Schnelle E-Bikes: Was ihre Verbreitung hindert oder fördert

Im Vergleich zum restlichen Europa sind in der Schweiz viele schnelle E-Bikes auf den Strassen unterwegs. Der deutsche Zweirad Industrie Verbands (ZIV) versucht nun mit einer Studie herauszufinden, woran das liegt.

Laurens van Rooijen, Autor

Laurens van Rooijen, Autor (lvr@cyclinfo.ch)
News, 05.12.2023

Immer wieder wird in Politik und Medien die «Verkehrswende» erwähnt. Gemeint ist die Umgestaltung von Verkehr und Mobilität hin zu einer nachhaltigen und umweltfreundlichen Fortbewegung. Dabei spielt Elektromobilität und insbesondere das Elektrovelo eine entscheidende Rolle.

Doch wenn nicht nur kurze, sondern auch mittlere Distanzen mit dem E-Bike statt mit dem Auto zurückgelegt werden sollen, führt kein Weg an schnellen Elektrovelos vorbei, in Deutschland auch als «Speed Pedelecs» oder «S-Pedelecs» bezeichnet. Nur: Der Marktanteil dieser Modelle am Gesamtmarkt für E-Bikes liegt in Deutschland bei rund einem halben Prozent.

Das Land der schnellen E-Bikes

Anders sieht es in der Schweiz aus, wo sich dieser Anteil eher um die 15 Prozent herumbewegt. Mithilfe einer Vergleichsstudie zwischen den Ländern Deutschland, Belgien, Dänemark, den Niederlanden und der Schweiz wollte der deutsche Zweirad Industrie Verband (ZIV) ergründen, warum die schnellen E-Bikes sich in anderen Ländern einer weit grösseren Beliebtheit erfreuen als in Deutschland.

Viele regulative Hürden

Ein wichtiger Befund der Studie «Wo fahren S-Pedelecs» ist, dass eine hohe Dichte an speziellen Regeln und Anforderungen, die schnelle E-Bikes näher an Motorräder als an konventionelle Velos rücken, die Verbreitung dieser Elektrovelo-Kategorie ausbremsen.

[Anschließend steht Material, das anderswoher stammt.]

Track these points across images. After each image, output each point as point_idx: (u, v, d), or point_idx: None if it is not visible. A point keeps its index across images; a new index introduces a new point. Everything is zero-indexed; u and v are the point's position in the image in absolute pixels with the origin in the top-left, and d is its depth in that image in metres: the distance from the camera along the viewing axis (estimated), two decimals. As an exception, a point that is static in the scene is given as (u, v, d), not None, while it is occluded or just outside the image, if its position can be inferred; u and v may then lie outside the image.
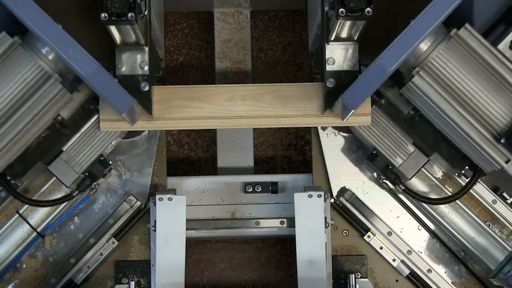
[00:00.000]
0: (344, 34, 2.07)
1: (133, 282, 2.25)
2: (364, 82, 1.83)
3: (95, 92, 2.01)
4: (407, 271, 2.34)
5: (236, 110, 2.18)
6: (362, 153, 2.31)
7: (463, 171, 2.10)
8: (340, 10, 1.87)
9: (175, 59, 2.92)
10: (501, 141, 1.83)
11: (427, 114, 1.96)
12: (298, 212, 2.18)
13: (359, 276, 2.32)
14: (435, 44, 1.87)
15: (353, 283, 2.26)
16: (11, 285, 2.30)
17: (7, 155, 1.92)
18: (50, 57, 1.91)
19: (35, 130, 1.95)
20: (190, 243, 2.67)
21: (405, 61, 1.82)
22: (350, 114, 2.00)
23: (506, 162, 1.84)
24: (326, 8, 2.06)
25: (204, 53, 2.92)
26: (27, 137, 1.94)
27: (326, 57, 2.14)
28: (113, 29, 1.97)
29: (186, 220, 2.19)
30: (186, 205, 2.18)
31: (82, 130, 2.11)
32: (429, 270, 2.32)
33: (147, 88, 2.13)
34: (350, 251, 2.35)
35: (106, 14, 1.84)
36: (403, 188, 2.18)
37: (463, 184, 2.24)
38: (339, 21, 1.93)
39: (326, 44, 2.13)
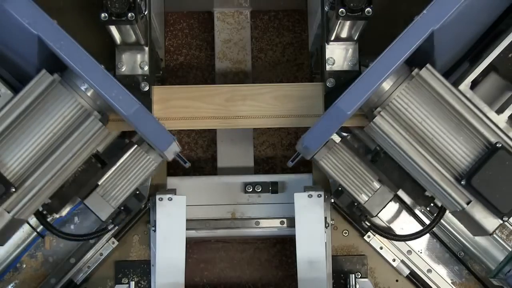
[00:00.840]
0: (344, 34, 2.07)
1: (133, 282, 2.24)
2: (323, 125, 1.81)
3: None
4: (407, 271, 2.34)
5: (236, 110, 2.18)
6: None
7: (428, 208, 2.09)
8: (340, 10, 1.87)
9: (175, 59, 2.91)
10: (462, 182, 1.82)
11: (390, 152, 1.95)
12: (298, 212, 2.17)
13: (359, 276, 2.32)
14: (397, 84, 1.86)
15: (353, 283, 2.26)
16: (11, 285, 2.30)
17: (46, 192, 1.90)
18: (89, 93, 1.90)
19: (73, 167, 1.93)
20: (190, 243, 2.67)
21: (367, 100, 1.82)
22: (313, 154, 1.99)
23: (467, 203, 1.83)
24: (326, 8, 2.06)
25: (204, 53, 2.92)
26: (66, 174, 1.92)
27: (326, 57, 2.14)
28: (113, 29, 1.97)
29: (186, 220, 2.19)
30: (186, 205, 2.18)
31: (118, 163, 2.05)
32: (429, 270, 2.32)
33: (147, 88, 2.13)
34: (350, 251, 2.35)
35: (106, 14, 1.85)
36: (368, 224, 2.15)
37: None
38: (339, 21, 1.94)
39: (326, 44, 2.13)
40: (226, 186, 2.43)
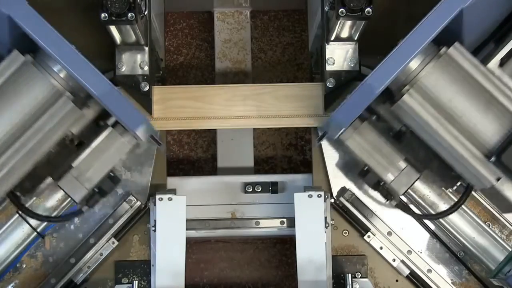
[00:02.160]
0: (344, 34, 2.07)
1: (136, 281, 2.25)
2: (353, 102, 1.84)
3: (105, 109, 1.99)
4: (407, 271, 2.34)
5: (236, 110, 2.18)
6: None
7: (454, 188, 2.10)
8: (340, 10, 1.87)
9: (175, 59, 2.92)
10: (491, 159, 1.83)
11: (417, 132, 1.96)
12: (298, 212, 2.17)
13: (359, 276, 2.32)
14: (425, 63, 1.87)
15: (350, 282, 2.26)
16: (11, 285, 2.30)
17: (17, 172, 1.91)
18: (62, 75, 1.91)
19: (46, 147, 1.93)
20: (190, 243, 2.67)
21: (395, 79, 1.83)
22: (340, 132, 2.00)
23: (497, 180, 1.84)
24: (326, 8, 2.06)
25: (204, 53, 2.92)
26: (38, 155, 1.92)
27: (326, 57, 2.14)
28: (113, 29, 1.97)
29: (186, 220, 2.19)
30: (186, 205, 2.18)
31: (92, 146, 2.07)
32: (429, 270, 2.32)
33: (147, 88, 2.14)
34: (350, 251, 2.35)
35: (106, 14, 1.85)
36: (395, 204, 2.16)
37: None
38: (339, 21, 1.94)
39: (326, 44, 2.13)
40: (226, 186, 2.43)
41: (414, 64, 1.87)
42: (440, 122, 1.86)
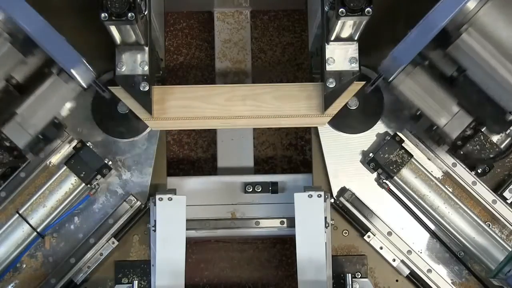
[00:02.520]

So dürfen S-Pedelecs in Deutschland nur auf Velowegen fahren, wenn dies ausdrücklich per Tafel erlaubt wird. Dazu laufen aktuell Versuche in Städten wie Tübingen und Konstanz und in Bundesländern wie Baden-Württemberg und Nordrhein-Westfalen.

Eine weitere Hürde sind technische Anforderungen wie Hupe und Bremslicht, die aus Sicht der Velobranche schlicht sachfremd sind. Hier zeigt sich exemplarisch, dass schnelle E-Bikes vom Gesetzgeber als «zweirädrige Kleinkrafträder» eingestuft und entsprechend behandelt werden.

Strenge Regeln vor allem in Deutschland

Anders als in Deutschland werden S-Pedelecs in Belgien seit einer Gesetzesänderung im Jahr 2016 nicht mehr als Kleinkrafträder behandelt, sondern als eigene Kategorie.

Dies und der Boom von Leasing-Angeboten haben die Nachfrage nach schnellen E-Bikes rasant in die Höhe schnellen lassen – vor allem in Flandern.

Ähnlich ist die Situation in den Niederlanden und in Dänemark als Länder, die für fortschrittliche Veloinfrastruktur bekannt sind. In beiden Ländern wurden die Gesetze erst in den vergangenen Jahren angepasst, weshalb noch keine Evaluation seitens der zuständigen Behörden vorliegt.

In beiden Ländern wird aber Kritik laut, wonach die hohen Geschwindigkeitsunterschiede zwischen S-Pedelec-Fahrenden und anderen Veloweg-Nutzenden zu Unfällen führen könnten.

Die Schweiz als locker regulierter Pioniermarkt

In der Schweiz gelten schnelle E-Bikes seit 2012 als «Motorfahrräder» (Mofas), mit denen die Nutzung der Veloverkehrsflächen generell erlaubt ist.

Auch in Bezug auf technische Anforderungen setzt die Schweiz auf das Motto «weniger ist mehr», wodurch die Hürden zur Nutzung von schnellen E-Bikes weiter sinken. Dies trägt dazu bei, dass S-Pedelecs hierzulande über einen Marktanteil von 10 bis 15 Prozent verfügen und gerne auch für längere Arbeitswege genutzt werden. Zudem stammt ein Grossteil dieser schnellen E-Bikes von einheimischen Anbietern wie Stromer, Flyer, Tour de Suisse, Cresta oder Twinner.

Ein zentraler Befund der ZIV-Studie lautet: Je weniger Platz dem Veloverkehr auf den Strassen eingeräumt wird, desto restriktiver werden S-Pedelecs gehandhabt.